## Task to carry out
Gather each line in the rows below that contains the string "skCircle", and treat uppercase and lowercase as different.

+++ Data rows

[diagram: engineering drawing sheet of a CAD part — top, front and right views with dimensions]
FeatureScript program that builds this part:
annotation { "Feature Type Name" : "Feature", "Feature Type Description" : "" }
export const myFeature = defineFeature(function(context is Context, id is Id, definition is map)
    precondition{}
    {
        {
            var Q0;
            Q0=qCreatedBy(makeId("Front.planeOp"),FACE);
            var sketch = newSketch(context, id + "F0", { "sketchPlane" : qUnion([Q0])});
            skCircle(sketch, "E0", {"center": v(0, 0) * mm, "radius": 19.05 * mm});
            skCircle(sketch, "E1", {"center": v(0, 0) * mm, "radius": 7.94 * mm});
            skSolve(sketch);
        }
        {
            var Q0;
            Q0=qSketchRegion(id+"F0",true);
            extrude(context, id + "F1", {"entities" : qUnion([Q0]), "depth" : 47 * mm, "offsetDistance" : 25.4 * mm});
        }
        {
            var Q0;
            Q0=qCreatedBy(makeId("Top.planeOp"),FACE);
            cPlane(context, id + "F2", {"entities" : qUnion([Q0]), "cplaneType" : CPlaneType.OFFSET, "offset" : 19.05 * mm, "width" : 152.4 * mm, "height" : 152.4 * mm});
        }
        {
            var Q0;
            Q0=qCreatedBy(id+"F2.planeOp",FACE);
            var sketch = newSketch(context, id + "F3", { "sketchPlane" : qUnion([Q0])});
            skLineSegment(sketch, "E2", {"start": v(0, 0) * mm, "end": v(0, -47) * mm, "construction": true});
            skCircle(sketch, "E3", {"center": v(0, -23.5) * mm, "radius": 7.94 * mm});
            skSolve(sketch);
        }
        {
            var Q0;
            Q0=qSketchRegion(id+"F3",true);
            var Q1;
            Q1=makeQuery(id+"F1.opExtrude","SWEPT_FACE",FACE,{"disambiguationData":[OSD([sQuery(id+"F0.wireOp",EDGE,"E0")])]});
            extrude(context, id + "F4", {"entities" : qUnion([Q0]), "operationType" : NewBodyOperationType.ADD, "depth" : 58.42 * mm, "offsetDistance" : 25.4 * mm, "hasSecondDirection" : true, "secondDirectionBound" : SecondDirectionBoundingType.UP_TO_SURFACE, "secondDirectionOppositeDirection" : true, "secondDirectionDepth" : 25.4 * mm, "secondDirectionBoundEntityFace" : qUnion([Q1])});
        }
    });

++++++
+++ Data rows

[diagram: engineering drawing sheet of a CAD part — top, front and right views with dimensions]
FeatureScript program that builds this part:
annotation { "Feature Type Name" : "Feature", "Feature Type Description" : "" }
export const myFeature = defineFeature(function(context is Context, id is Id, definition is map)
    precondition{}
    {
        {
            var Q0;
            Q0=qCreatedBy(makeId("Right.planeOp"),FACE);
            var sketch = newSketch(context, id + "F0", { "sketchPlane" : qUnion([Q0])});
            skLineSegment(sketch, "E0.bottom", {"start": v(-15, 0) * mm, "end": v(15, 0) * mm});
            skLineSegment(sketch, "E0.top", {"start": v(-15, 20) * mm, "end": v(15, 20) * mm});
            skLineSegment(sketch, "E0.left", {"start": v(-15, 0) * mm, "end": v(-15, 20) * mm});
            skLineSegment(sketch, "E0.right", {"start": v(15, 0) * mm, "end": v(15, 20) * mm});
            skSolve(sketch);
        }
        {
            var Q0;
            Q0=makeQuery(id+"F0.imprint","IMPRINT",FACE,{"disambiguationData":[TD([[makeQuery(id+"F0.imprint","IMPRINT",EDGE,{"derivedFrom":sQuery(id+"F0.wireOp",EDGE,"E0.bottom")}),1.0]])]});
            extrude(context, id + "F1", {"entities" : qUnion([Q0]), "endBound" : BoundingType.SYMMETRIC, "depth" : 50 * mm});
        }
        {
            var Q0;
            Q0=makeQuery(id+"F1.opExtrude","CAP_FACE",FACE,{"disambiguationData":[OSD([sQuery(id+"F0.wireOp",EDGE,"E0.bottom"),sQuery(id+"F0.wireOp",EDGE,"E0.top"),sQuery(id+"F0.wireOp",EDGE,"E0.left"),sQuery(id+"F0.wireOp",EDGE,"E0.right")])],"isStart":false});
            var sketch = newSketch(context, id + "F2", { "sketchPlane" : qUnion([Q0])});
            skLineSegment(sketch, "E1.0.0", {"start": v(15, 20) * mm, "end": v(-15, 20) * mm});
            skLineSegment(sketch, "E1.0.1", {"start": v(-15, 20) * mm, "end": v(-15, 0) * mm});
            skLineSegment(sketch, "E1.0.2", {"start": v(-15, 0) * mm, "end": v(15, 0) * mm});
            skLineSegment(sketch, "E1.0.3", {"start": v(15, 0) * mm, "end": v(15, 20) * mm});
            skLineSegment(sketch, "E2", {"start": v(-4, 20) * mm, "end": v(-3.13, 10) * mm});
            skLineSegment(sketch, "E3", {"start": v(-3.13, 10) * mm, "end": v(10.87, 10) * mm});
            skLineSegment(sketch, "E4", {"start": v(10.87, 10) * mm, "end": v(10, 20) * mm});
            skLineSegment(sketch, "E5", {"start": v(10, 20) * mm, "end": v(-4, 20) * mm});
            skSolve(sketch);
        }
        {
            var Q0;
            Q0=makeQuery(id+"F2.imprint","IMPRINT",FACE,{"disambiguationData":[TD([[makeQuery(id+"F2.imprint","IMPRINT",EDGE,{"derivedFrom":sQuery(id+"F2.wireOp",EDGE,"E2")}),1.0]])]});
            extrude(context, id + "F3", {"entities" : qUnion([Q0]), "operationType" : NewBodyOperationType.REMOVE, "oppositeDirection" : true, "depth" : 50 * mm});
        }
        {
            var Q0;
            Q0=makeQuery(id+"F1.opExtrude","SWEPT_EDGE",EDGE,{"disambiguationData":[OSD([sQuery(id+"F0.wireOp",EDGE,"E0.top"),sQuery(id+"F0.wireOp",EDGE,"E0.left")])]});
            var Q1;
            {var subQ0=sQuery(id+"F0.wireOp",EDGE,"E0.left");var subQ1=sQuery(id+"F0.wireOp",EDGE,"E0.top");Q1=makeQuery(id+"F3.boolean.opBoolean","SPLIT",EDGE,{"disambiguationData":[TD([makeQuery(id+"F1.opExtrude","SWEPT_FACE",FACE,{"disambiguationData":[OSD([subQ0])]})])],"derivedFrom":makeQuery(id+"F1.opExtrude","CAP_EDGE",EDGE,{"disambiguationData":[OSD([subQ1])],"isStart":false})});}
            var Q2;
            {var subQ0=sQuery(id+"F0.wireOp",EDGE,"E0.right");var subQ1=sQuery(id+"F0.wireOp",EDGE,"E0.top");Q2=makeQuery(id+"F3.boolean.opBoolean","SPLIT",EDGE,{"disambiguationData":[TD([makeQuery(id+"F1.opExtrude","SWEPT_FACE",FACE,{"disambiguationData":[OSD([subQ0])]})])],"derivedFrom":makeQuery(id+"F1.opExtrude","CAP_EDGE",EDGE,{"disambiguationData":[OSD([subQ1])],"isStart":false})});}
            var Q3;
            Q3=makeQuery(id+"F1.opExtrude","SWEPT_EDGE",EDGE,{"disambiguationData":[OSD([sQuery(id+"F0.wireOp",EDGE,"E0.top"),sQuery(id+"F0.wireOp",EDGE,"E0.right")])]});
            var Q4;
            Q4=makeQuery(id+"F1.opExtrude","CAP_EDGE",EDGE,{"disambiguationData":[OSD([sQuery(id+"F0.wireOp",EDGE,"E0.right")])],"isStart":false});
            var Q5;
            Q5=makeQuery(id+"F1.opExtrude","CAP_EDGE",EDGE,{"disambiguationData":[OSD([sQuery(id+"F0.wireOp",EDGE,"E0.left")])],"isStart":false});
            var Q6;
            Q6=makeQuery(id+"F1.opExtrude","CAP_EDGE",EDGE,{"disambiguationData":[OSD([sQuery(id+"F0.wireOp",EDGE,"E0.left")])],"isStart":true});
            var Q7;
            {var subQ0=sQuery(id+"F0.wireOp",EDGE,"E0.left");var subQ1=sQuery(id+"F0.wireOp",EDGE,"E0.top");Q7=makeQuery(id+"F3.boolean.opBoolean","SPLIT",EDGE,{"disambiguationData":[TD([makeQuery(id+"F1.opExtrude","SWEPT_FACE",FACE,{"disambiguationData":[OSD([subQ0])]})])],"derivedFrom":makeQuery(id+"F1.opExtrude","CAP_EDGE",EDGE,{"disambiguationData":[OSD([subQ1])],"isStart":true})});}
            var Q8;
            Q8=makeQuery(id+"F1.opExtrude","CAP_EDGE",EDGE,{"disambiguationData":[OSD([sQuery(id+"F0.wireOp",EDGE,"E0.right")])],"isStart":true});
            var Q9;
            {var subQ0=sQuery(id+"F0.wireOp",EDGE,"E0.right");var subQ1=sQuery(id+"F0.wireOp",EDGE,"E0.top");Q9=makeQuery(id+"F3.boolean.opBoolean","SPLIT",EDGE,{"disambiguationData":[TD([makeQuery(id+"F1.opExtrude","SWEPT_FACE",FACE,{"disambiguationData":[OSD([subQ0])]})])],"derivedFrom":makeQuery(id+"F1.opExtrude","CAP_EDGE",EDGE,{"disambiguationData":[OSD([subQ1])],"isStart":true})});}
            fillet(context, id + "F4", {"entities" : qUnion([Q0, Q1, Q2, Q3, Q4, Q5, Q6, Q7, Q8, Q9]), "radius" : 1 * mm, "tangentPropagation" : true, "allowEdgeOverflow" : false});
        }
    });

++++++

## Solution to this task
            skCircle(sketch, "E0", {"center": v(0, 0) * mm, "radius": 19.05 * mm});
            skCircle(sketch, "E1", {"center": v(0, 0) * mm, "radius": 7.94 * mm});
            skCircle(sketch, "E3", {"center": v(0, -23.5) * mm, "radius": 7.94 * mm});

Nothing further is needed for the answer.